Metin:
▬▬▬▬▬▬

|
300 koyun ve tarımsal destekler

Bugün 7 milyar olan dünya nüfusunun 2040 yılına gelindiğinde 10 milyara ulaşması bekleniyor. Yani, gelecekte gıda ihtiyacı ve dolayısıyla tarımsal üretime bağımlılığın daha da artacağı bir dünya bizi bekliyor.

Son dönemde hükümetin tarımsal üretimi artırmak için önemli destek programları açıkladığını ve yeni politikalar ürettiğini görmekteyiz.

2018 yılında; 4 milyar lirası hayvancılık, 1.9 milyar lirası mazot, 1.7 milyar lirası kırsal kalkınma desteği olmak üzere toplamda 14.8 milyar liralık tarımsal destek öngörülmektedir.

**

Son günlerde ‘300 koyun projesi’ sık gündeme gelmektedir. Bu projeye ihtiyaç duyulmasının arkasında et fiyatlarındaki hızlı artış ve bu artışı ithalatla kapatma zorunluluğu yatmaktadır.

▬▬▬▬▬▬

Görev maddesi 1:
Tarımsal destekler metninde "Son dönemde hükümetin" ile "tarımsal destek öngörülmektedir." arasındaki bölümü, bu iki ifade de dahil olmak üzere, hiçbir değişiklik yapmadan yineler misiniz?
Görev maddesi 2:
Tarımsal destekler metnine göre:
(a) Dünya nüfusunun 2040 yılında kaça ulaşması bekleniyor?
(b) 2018 yılı için toplamda ne kadarlık tarımsal destek öngörülüyor?
(c) '300 koyun projesi'ne ihtiyaç duyulmasının arkasında ne yatıyor?
Ardından gelen verilerin bu metinle hiçbir ilgisi yoktur.

Veri kesitleri:

▬▬▬▬▬▬

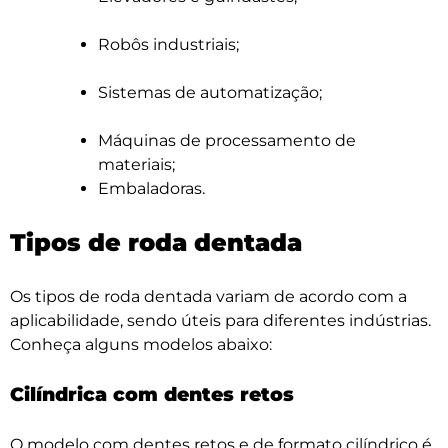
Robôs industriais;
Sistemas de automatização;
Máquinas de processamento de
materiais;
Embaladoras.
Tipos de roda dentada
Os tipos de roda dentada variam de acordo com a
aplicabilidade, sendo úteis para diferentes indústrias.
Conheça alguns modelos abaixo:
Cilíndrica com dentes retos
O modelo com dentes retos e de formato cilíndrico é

▬▬▬▬▬▬

Alıştırma cevabı 1:
Son dönemde hükümetin tarımsal üretimi artırmak için önemli destek programları açıkladığını ve yeni politikalar ürettiğini görmekteyiz.

2018 yılında; 4 milyar lirası hayvancılık, 1.9 milyar lirası mazot, 1.7 milyar lirası kırsal kalkınma desteği olmak üzere toplamda 14.8 milyar liralık tarımsal destek öngörülmektedir.

Alıştırma cevabı 2:
(a) 10 milyara.
(b) 14.8 milyar liralık.
(c) Et fiyatlarındaki hızlı artış ve bu artışı ithalatla kapatma zorunluluğu.